Just for fun, I’ll add one final rule to handle the TAMIL VOWEL SIGN O, U+0BCA ொ. This is a combination of the U+0BC6 ெ and U+0BBE ா vowels, and is rendered on both sides of the consonant it attaches to. This ends up being a single, simple rule:
U+0B95 U+0BC6 + 'a' > U+0B95 U+0BCA
Typed |
Expected Display |
Actual Display |
Text Stored |
k |
க |
க |
U+0B95 |
ke |
கெ |
கெ |
U+0B95 U+200B U+0BC6 |
kek |
ககெ |
ககெ |
U+0B95 U+0B95 U+0BC6 |
keka |
ககொ |
ககொ |
U+0B95 U+0B95 U+0BCA |
The final keyboard is then:
store(&VERSION) '8.0' store(&NAME) 'My First Tamil Keyboard' store(&MESSAGE) 'Demonstrating Visual Input Order' begin Unicode > use(main) group(main) using keys + 'a' > U+0BBE + 'e' > U+200B U+0BC6 + 'k' > U+0B95 U+200B U+0BC6 + 'k' > U+0B95 U+0BC6 U+0B95 U+0BC6 + 'a' > U+0B95 U+0BCA
Using these design patterns, you can create visual input order keyboards for any of the Indic scripts, and you would transfer the same principles to phonetic input methods.

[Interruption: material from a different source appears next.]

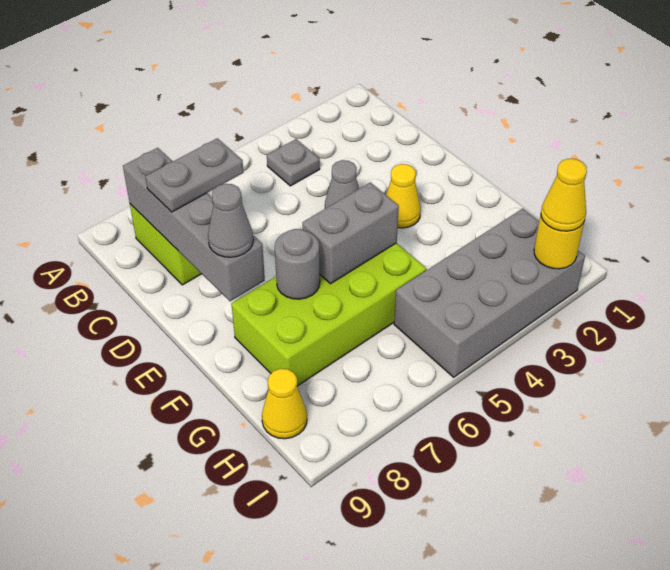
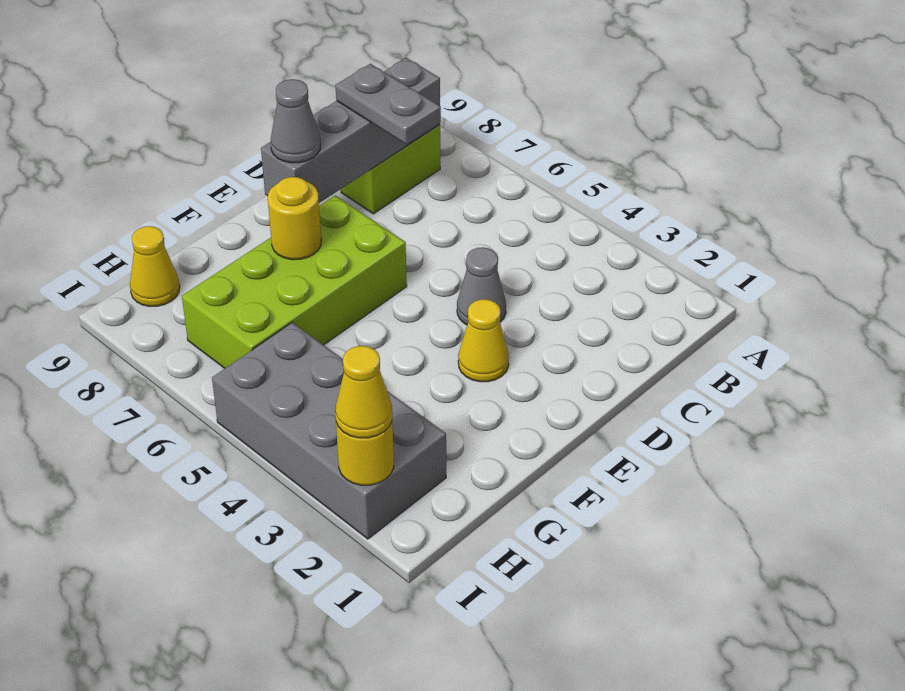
grey plate B4 level 1 -> none
lime brick F5:G8 level 1 -> lime brick E6:H7 level 1
grey brick F5:F6 level 2 -> none
grey round brick F7 level 2 -> yellow round brick F7 level 2

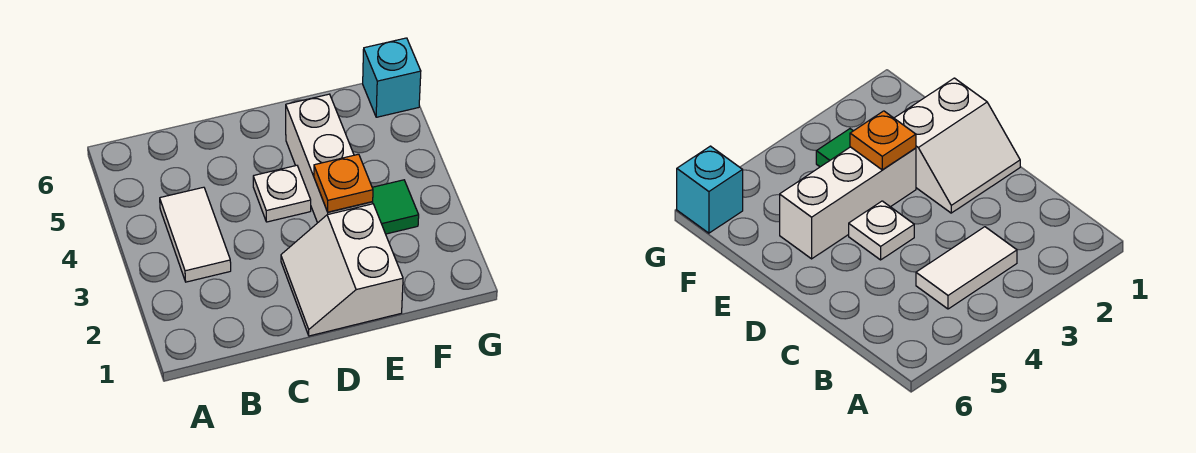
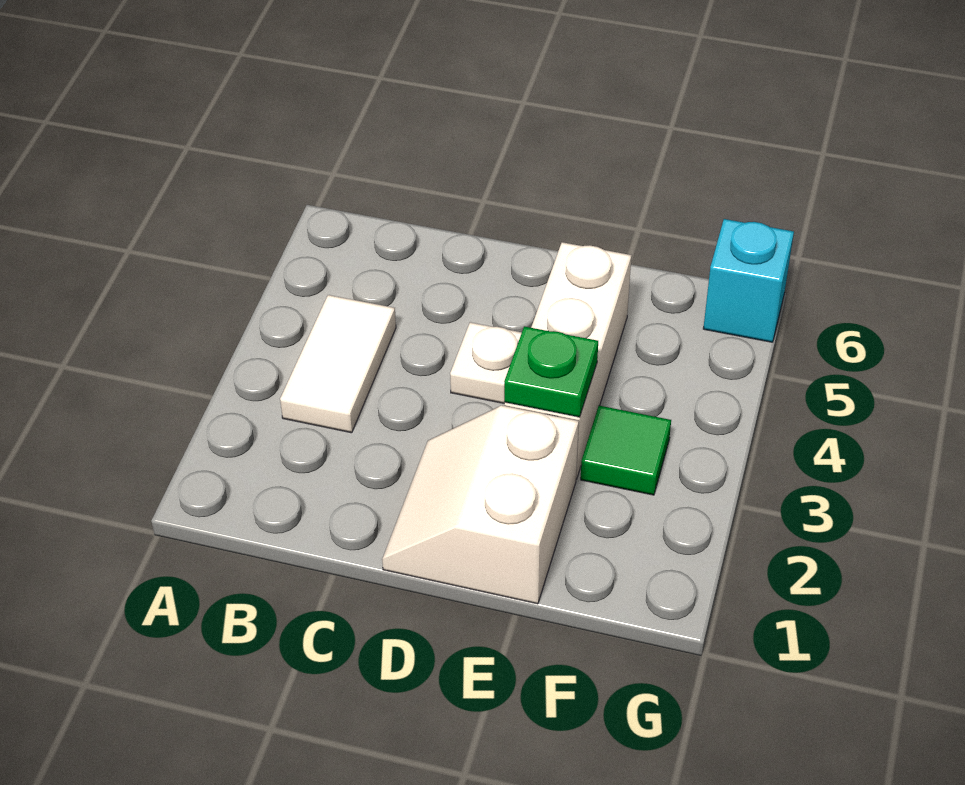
orange plate E3 level 2 -> green plate E3 level 2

Judicious use of the any, index and store statements will also make light work of handling all the possible combinations. Other considerations that I have not covered here include visual order backspacing and prevention of illegal combinations such as U+0B95 U+0BBE U+0BBE காா.
1 thought on “Techniques for Complex Script Keyboards – Visual Input Order”
Marc Durdin · February 11, 2011 at 9:13 am
As noted by one reader, in the final 3 examples, the first Tamil Letter K U+0B95 depicted is shown as a consonant from a previous syllable. In practice this issue may rarely arise but for the prevention of confusion by the unexpected reordering of vowels, it is still useful to do this.